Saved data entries
....................

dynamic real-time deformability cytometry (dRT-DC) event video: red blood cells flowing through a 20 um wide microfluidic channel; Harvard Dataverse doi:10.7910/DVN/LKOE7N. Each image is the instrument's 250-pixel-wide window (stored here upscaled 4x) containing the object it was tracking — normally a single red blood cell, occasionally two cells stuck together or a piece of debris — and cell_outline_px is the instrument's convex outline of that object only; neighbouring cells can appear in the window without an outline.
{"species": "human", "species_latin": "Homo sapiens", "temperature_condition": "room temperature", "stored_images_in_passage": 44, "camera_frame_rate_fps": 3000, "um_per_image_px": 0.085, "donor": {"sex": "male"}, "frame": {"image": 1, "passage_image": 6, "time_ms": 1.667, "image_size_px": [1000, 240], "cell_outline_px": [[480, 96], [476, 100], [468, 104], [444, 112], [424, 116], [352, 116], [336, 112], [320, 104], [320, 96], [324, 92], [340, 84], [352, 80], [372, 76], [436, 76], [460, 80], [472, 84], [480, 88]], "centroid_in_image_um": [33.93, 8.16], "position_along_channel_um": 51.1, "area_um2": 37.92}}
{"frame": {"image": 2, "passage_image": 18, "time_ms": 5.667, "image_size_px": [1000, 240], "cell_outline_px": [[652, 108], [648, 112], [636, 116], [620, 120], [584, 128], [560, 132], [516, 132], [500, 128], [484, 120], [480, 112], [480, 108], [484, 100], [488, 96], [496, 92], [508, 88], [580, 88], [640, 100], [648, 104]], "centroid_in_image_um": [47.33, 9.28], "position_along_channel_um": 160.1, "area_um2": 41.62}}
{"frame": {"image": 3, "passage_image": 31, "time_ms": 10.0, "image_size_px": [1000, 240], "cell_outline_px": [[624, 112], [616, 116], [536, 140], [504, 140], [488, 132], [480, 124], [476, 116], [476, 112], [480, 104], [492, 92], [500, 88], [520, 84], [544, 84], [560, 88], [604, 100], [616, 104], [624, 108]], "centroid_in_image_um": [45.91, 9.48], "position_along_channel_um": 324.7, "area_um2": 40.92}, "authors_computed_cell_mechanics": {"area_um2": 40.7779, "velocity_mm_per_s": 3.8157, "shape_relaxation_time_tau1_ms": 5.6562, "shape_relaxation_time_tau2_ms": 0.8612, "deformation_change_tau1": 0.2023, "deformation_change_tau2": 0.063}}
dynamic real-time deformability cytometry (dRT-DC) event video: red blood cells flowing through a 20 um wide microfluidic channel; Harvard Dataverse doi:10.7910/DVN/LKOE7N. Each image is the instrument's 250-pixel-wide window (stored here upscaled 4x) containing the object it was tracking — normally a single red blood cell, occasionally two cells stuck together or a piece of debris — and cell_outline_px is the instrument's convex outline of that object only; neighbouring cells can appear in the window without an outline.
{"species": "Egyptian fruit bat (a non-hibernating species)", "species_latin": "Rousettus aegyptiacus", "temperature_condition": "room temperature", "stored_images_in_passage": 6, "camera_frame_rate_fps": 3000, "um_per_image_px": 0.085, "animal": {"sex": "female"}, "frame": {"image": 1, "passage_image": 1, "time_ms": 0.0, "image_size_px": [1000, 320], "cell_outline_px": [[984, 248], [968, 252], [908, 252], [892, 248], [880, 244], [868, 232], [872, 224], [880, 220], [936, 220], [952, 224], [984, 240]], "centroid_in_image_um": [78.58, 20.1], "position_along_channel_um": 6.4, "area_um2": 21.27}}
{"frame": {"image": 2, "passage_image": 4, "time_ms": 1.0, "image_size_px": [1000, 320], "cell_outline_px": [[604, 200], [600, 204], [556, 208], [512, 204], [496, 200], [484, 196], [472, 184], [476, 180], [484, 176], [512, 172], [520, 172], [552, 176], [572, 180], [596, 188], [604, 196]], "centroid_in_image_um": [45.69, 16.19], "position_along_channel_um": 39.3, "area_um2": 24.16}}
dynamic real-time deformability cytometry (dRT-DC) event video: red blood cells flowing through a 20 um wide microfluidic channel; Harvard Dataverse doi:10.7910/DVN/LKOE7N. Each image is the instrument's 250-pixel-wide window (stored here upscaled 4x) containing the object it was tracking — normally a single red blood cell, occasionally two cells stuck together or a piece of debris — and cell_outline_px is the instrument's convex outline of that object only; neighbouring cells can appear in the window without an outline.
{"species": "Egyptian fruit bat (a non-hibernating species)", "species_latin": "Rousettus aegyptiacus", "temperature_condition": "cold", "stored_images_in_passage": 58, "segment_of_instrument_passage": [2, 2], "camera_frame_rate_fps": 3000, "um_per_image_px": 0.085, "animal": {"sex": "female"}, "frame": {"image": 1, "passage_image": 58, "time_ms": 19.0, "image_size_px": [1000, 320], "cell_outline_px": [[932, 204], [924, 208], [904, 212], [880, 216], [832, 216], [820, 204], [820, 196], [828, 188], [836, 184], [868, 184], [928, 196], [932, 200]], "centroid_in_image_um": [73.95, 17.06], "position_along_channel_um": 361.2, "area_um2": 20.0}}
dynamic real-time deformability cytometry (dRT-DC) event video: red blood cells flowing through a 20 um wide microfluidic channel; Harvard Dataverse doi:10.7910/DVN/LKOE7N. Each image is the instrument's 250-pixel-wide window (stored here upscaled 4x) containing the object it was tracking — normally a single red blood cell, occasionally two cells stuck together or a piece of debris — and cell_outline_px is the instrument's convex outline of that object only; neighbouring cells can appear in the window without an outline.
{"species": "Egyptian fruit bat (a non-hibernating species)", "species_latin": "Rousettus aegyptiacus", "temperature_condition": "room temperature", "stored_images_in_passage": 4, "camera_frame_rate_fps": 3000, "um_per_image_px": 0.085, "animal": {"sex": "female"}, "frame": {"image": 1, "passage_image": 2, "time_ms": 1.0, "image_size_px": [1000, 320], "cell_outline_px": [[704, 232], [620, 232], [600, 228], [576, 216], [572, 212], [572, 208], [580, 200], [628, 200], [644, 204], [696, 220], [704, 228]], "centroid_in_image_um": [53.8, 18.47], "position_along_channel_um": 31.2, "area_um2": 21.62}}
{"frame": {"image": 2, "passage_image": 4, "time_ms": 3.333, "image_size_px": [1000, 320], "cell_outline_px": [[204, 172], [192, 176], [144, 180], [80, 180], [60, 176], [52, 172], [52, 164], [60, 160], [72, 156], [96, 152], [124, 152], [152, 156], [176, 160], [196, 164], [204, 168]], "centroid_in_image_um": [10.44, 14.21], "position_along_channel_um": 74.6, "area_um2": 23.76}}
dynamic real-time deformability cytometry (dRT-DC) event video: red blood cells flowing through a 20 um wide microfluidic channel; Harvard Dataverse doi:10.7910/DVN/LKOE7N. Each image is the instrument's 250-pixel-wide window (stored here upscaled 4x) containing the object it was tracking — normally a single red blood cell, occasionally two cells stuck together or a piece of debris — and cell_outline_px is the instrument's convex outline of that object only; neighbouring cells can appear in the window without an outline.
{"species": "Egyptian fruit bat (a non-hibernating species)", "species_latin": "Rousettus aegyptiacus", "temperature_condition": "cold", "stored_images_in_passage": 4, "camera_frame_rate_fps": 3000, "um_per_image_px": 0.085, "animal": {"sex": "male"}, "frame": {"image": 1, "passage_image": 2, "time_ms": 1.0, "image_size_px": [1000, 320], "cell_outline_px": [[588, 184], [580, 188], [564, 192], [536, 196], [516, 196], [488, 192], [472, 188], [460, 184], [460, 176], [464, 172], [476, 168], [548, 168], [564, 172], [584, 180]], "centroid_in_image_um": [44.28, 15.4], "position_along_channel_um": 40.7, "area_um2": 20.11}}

....................

§ What is asked
Set down the entries above again, word for word.

§ Exercise response
dynamic real-time deformability cytometry (dRT-DC) event video: red blood cells flowing through a 20 um wide microfluidic channel; Harvard Dataverse doi:10.7910/DVN/LKOE7N. Each image is the instrument's 250-pixel-wide window (stored here upscaled 4x) containing the object it was tracking — normally a single red blood cell, occasionally two cells stuck together or a piece of debris — and cell_outline_px is the instrument's convex outline of that object only; neighbouring cells can appear in the window without an outline.
{"species": "human", "species_latin": "Homo sapiens", "temperature_condition": "room temperature", "stored_images_in_passage": 44, "camera_frame_rate_fps": 3000, "um_per_image_px": 0.085, "donor": {"sex": "male"}, "frame": {"image": 1, "passage_image": 6, "time_ms": 1.667, "image_size_px": [1000, 240], "cell_outline_px": [[480, 96], [476, 100], [468, 104], [444, 112], [424, 116], [352, 116], [336, 112], [320, 104], [320, 96], [324, 92], [340, 84], [352, 80], [372, 76], [436, 76], [460, 80], [472, 84], [480, 88]], "centroid_in_image_um": [33.93, 8.16], "position_along_channel_um": 51.1, "area_um2": 37.92}}
{"frame": {"image": 2, "passage_image": 18, "time_ms": 5.667, "image_size_px": [1000, 240], "cell_outline_px": [[652, 108], [648, 112], [636, 116], [620, 120], [584, 128], [560, 132], [516, 132], [500, 128], [484, 120], [480, 112], [480, 108], [484, 100], [488, 96], [496, 92], [508, 88], [580, 88], [640, 100], [648, 104]], "centroid_in_image_um": [47.33, 9.28], "position_along_channel_um": 160.1, "area_um2": 41.62}}
{"frame": {"image": 3, "passage_image": 31, "time_ms": 10.0, "image_size_px": [1000, 240], "cell_outline_px": [[624, 112], [616, 116], [536, 140], [504, 140], [488, 132], [480, 124], [476, 116], [476, 112], [480, 104], [492, 92], [500, 88], [520, 84], [544, 84], [560, 88], [604, 100], [616, 104], [624, 108]], "centroid_in_image_um": [45.91, 9.48], "position_along_channel_um": 324.7, "area_um2": 40.92}, "authors_computed_cell_mechanics": {"area_um2": 40.7779, "velocity_mm_per_s": 3.8157, "shape_relaxation_time_tau1_ms": 5.6562, "shape_relaxation_time_tau2_ms": 0.8612, "deformation_change_tau1": 0.2023, "deformation_change_tau2": 0.063}}
dynamic real-time deformability cytometry (dRT-DC) event video: red blood cells flowing through a 20 um wide microfluidic channel; Harvard Dataverse doi:10.7910/DVN/LKOE7N. Each image is the instrument's 250-pixel-wide window (stored here upscaled 4x) containing the object it was tracking — normally a single red blood cell, occasionally two cells stuck together or a piece of debris — and cell_outline_px is the instrument's convex outline of that object only; neighbouring cells can appear in the window without an outline.
{"species": "Egyptian fruit bat (a non-hibernating species)", "species_latin": "Rousettus aegyptiacus", "temperature_condition": "room temperature", "stored_images_in_passage": 6, "camera_frame_rate_fps": 3000, "um_per_image_px": 0.085, "animal": {"sex": "female"}, "frame": {"image": 1, "passage_image": 1, "time_ms": 0.0, "image_size_px": [1000, 320], "cell_outline_px": [[984, 248], [968, 252], [908, 252], [892, 248], [880, 244], [868, 232], [872, 224], [880, 220], [936, 220], [952, 224], [984, 240]], "centroid_in_image_um": [78.58, 20.1], "position_along_channel_um": 6.4, "area_um2": 21.27}}
{"frame": {"image": 2, "passage_image": 4, "time_ms": 1.0, "image_size_px": [1000, 320], "cell_outline_px": [[604, 200], [600, 204], [556, 208], [512, 204], [496, 200], [484, 196], [472, 184], [476, 180], [484, 176], [512, 172], [520, 172], [552, 176], [572, 180], [596, 188], [604, 196]], "centroid_in_image_um": [45.69, 16.19], "position_along_channel_um": 39.3, "area_um2": 24.16}}
dynamic real-time deformability cytometry (dRT-DC) event video: red blood cells flowing through a 20 um wide microfluidic channel; Harvard Dataverse doi:10.7910/DVN/LKOE7N. Each image is the instrument's 250-pixel-wide window (stored here upscaled 4x) containing the object it was tracking — normally a single red blood cell, occasionally two cells stuck together or a piece of debris — and cell_outline_px is the instrument's convex outline of that object only; neighbouring cells can appear in the window without an outline.
{"species": "Egyptian fruit bat (a non-hibernating species)", "species_latin": "Rousettus aegyptiacus", "temperature_condition": "cold", "stored_images_in_passage": 58, "segment_of_instrument_passage": [2, 2], "camera_frame_rate_fps": 3000, "um_per_image_px": 0.085, "animal": {"sex": "female"}, "frame": {"image": 1, "passage_image": 58, "time_ms": 19.0, "image_size_px": [1000, 320], "cell_outline_px": [[932, 204], [924, 208], [904, 212], [880, 216], [832, 216], [820, 204], [820, 196], [828, 188], [836, 184], [868, 184], [928, 196], [932, 200]], "centroid_in_image_um": [73.95, 17.06], "position_along_channel_um": 361.2, "area_um2": 20.0}}
dynamic real-time deformability cytometry (dRT-DC) event video: red blood cells flowing through a 20 um wide microfluidic channel; Harvard Dataverse doi:10.7910/DVN/LKOE7N. Each image is the instrument's 250-pixel-wide window (stored here upscaled 4x) containing the object it was tracking — normally a single red blood cell, occasionally two cells stuck together or a piece of debris — and cell_outline_px is the instrument's convex outline of that object only; neighbouring cells can appear in the window without an outline.
{"species": "Egyptian fruit bat (a non-hibernating species)", "species_latin": "Rousettus aegyptiacus", "temperature_condition": "room temperature", "stored_images_in_passage": 4, "camera_frame_rate_fps": 3000, "um_per_image_px": 0.085, "animal": {"sex": "female"}, "frame": {"image": 1, "passage_image": 2, "time_ms": 1.0, "image_size_px": [1000, 320], "cell_outline_px": [[704, 232], [620, 232], [600, 228], [576, 216], [572, 212], [572, 208], [580, 200], [628, 200], [644, 204], [696, 220], [704, 228]], "centroid_in_image_um": [53.8, 18.47], "position_along_channel_um": 31.2, "area_um2": 21.62}}
{"frame": {"image": 2, "passage_image": 4, "time_ms": 3.333, "image_size_px": [1000, 320], "cell_outline_px": [[204, 172], [192, 176], [144, 180], [80, 180], [60, 176], [52, 172], [52, 164], [60, 160], [72, 156], [96, 152], [124, 152], [152, 156], [176, 160], [196, 164], [204, 168]], "centroid_in_image_um": [10.44, 14.21], "position_along_channel_um": 74.6, "area_um2": 23.76}}
dynamic real-time deformability cytometry (dRT-DC) event video: red blood cells flowing through a 20 um wide microfluidic channel; Harvard Dataverse doi:10.7910/DVN/LKOE7N. Each image is the instrument's 250-pixel-wide window (stored here upscaled 4x) containing the object it was tracking — normally a single red blood cell, occasionally two cells stuck together or a piece of debris — and cell_outline_px is the instrument's convex outline of that object only; neighbouring cells can appear in the window without an outline.
{"species": "Egyptian fruit bat (a non-hibernating species)", "species_latin": "Rousettus aegyptiacus", "temperature_condition": "cold", "stored_images_in_passage": 4, "camera_frame_rate_fps": 3000, "um_per_image_px": 0.085, "animal": {"sex": "male"}, "frame": {"image": 1, "passage_image": 2, "time_ms": 1.0, "image_size_px": [1000, 320], "cell_outline_px": [[588, 184], [580, 188], [564, 192], [536, 196], [516, 196], [488, 192], [472, 188], [460, 184], [460, 176], [464, 172], [476, 168], [548, 168], [564, 172], [584, 180]], "centroid_in_image_um": [44.28, 15.4], "position_along_channel_um": 40.7, "area_um2": 20.11}}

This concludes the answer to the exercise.